MELISSA BLOCK, host:
With each passing day, news of Congressman Anthony Weiner's Twitter problem riveted the media.
As NPR media correspondent David Folkenflik points out, Weiner's apology yesterday was nearly trumped by the appearance of the conservative blog entrepreneur who made the scandal a national fixation.
DAVID FOLKENFLIK: Forget Congressman Weiner for a moment. If you can just get those images out of your mind and think instead about the performance of the other famous guy at the center of this scandal.
Mr. ANDREW BREITBART (Publisher, BigGovernment.com): I want to hear the truth from Congressman Weiner. Quite frankly, I'd like an apology for him being complicit in a blame-the-messenger strategy.
FOLKENFLIK: Anthony Weiner brought the scandal upon himself, but the media's coverage of this story from the moments after he set that errant tweet has been orchestrated almost entirely by one person: Andrew Breitbart. Breitbart has targeted liberal politicians and institutions, and he's a bombastic critic of the mainstream media. But in this case, he set the tempo for the press.
The pictures shooting around the world were first posted on his sites. Even the network TV interview with one of Weiner's tweet-hearts was brokered by Breitbart. And Weiner singled him out for attack during a defensive interview last week on CNN.
Yesterday, before Weiner's tearful confession, Breitbart stole the spotlight, once again hopping up behind the lawmaker's lectern at a Midtown Manhattan hotel, where he proceeded to lecture both Weiner and the press corps.
Mr. ANDREW BREITBART (BigGovernment.com): The media says Breitbart lies, Breitbart lies, Breitbart lies, Breitbart lies. Give me one example of a provable lie. One.
FOLKENFLIK: Breitbart was happy to embarrass a fierce liberal fighter, and got a lead to Meagan Broussard, a single mother from Texas, who said she had swapped racy photos with Weiner.
The thing about Breitbart is that he veers back and forth between sounding like an opinion journalist and a conservative activist. When Breitbart describes how his sites made use of Broussard's pictures, he sounds like a journalist.
Mr. BREITBART: Evenly pace it, let people savor the first photo and then, you know, tell them that there's going to be another one, and, you know, get people into that refreshing mindset.
FOLKENFLIK: But when Breitbart describes why he was doing it, he sounds like an activist.
Mr. BREITBART: I thought that this would put a sufficient amount of pressure on the congressman with a, you know, an escalating level of impact to each photograph. In the third photograph where he was shirtless, I thought that that would be a sufficient siren in his mind to realize that if he continues to go down this path, his peril is going to only get greater.
FOLKENFLIK: Upon arriving in New York City yesterday afternoon and learning Weiner had scheduled a press conference, Breitbart acted like a journalist, hoofing it to the hotel to report.
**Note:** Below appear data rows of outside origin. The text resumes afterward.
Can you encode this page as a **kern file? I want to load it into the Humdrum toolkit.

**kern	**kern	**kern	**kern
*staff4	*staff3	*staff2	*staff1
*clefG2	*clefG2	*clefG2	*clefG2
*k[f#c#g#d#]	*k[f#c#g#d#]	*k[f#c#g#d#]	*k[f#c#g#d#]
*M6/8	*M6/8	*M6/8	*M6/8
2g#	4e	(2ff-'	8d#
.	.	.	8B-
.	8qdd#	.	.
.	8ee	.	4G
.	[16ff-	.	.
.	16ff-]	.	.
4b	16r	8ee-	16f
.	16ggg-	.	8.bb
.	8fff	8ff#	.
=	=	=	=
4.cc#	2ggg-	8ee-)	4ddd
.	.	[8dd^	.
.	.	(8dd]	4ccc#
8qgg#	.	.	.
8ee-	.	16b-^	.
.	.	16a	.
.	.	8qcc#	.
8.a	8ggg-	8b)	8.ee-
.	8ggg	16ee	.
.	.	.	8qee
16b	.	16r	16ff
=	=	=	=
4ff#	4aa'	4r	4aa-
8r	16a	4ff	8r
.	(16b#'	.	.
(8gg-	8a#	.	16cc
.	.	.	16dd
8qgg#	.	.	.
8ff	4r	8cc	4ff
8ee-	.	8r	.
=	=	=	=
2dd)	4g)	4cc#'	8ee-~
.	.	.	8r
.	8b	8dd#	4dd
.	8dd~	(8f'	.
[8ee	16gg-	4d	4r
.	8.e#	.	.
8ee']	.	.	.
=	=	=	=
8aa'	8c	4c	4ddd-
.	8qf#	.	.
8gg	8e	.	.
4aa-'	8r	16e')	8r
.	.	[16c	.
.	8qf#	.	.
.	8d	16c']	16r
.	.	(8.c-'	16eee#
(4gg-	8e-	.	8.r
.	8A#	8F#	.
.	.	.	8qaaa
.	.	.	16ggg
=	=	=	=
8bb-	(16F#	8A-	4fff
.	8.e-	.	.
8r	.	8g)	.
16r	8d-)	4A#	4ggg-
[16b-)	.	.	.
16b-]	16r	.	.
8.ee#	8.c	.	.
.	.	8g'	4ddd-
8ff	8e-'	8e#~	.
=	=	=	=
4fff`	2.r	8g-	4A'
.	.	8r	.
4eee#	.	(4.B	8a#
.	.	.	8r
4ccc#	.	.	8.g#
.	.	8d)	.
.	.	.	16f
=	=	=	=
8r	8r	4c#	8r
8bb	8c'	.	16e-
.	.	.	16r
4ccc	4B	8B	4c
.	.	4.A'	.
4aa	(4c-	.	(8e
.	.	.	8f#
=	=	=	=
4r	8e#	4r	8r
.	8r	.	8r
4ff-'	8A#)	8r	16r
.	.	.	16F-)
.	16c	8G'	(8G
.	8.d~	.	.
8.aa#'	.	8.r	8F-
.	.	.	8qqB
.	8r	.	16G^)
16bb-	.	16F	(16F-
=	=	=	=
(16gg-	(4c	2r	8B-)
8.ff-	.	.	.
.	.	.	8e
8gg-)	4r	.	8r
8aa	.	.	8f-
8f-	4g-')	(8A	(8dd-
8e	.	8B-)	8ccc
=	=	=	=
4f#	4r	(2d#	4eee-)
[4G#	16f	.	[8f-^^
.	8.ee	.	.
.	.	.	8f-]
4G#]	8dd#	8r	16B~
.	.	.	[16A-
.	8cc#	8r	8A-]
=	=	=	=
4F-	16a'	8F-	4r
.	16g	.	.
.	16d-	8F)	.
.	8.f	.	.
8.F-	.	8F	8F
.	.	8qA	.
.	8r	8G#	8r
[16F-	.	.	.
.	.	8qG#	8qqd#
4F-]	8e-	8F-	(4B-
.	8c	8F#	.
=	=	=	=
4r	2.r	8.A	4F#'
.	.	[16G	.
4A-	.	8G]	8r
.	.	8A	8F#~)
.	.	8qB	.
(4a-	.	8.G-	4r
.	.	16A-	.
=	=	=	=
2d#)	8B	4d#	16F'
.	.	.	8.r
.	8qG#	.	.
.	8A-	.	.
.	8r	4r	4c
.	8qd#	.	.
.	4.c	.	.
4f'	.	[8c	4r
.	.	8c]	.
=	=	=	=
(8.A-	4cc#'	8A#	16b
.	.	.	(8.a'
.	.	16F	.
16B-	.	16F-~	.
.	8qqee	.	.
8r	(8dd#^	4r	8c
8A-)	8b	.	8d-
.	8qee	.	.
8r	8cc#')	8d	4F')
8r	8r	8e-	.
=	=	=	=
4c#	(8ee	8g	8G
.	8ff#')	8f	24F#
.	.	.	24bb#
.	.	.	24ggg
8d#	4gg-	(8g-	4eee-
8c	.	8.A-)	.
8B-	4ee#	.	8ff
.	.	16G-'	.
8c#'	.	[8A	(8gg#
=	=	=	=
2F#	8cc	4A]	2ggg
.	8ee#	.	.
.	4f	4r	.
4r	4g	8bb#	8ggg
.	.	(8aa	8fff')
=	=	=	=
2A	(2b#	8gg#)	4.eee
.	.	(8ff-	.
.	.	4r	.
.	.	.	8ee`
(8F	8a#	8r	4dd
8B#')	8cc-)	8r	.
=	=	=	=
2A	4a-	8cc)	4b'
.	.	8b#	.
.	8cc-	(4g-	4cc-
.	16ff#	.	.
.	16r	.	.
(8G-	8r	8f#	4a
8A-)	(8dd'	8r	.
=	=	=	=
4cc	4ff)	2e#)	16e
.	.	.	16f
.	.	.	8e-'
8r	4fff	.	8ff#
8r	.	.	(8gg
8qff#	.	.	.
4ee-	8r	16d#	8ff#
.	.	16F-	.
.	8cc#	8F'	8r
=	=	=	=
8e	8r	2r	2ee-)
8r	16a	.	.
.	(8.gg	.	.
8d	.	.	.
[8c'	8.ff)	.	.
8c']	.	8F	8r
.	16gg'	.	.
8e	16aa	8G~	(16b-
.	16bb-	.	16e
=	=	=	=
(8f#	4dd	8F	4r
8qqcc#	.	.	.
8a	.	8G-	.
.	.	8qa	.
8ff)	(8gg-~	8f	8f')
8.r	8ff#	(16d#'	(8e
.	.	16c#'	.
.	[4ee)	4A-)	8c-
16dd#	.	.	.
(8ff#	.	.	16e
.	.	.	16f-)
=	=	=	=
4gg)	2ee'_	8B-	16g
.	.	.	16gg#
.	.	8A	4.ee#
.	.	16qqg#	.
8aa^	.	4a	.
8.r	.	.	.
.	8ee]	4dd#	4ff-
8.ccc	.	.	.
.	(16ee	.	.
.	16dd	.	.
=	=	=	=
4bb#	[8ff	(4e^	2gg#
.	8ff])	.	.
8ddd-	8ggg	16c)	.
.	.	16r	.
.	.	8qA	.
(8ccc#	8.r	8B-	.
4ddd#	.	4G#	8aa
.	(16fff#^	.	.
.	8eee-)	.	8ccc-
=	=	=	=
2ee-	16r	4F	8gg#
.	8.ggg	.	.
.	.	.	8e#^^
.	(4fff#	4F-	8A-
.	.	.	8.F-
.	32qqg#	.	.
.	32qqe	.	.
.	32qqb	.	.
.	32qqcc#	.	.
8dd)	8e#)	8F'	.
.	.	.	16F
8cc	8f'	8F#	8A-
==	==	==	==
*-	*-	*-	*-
Upon getting there, though, he took command of that lectern, answering questions from reporters and warning Weiner there were worse pictures to come.
Among Breitbart's targets yesterday was Joan Walsh of the liberal Salon magazine. She has criticized his sites Big Government and Big Journalism for promoting highly disputed stories, such as the Shirley Sherrod video, in which the version Breitbart posted of a black federal official speaking about her own racism toward a white farmer was cut off before the redemptive end to her story.
Salon's Walsh says he was right about Weiner, but that hasn't altered her skepticism toward Breitbart.
Ms. JOAN WALSH (Salon Magazine): In a moment when I guess if he wants to be a journalist, he is being validated and he did something right. All he's calling attention to is the controversy around what he did right, and in the process he is flinging accusations at me that aren't true.
FOLKENFLIK: Some other journalists are more willing to follow his lead. Breitbart's criticism aside, he wanted the credibility of the mainstream media, so he advised Meagan Broussard to share her photos with ABC and told ABC News Producer Chris Vlasto how to reach her. Chris Cuomo was the correspondent on the story, which the network raced to report.
Mr. CHRIS CUOMO (ABC News): Well, as a journalism exercise, this was a very fascinating endeavor because it checks all the boxes for difficulty in journalism: Subject matter, difficult. There's a taste issue, there's a morality issue, there is an impact issue.
FOLKENFLIK: ABC says it paid Broussard between $10- and $15,000 for the rights to her pictures. Breitbart said he paid her nothing.
I asked Breitbart again what he was: journalist or activist. Breitbart said depends on the day. He doesn't like the term activist. He prefers provocateur.
David Folkenflik, NPR News, New York.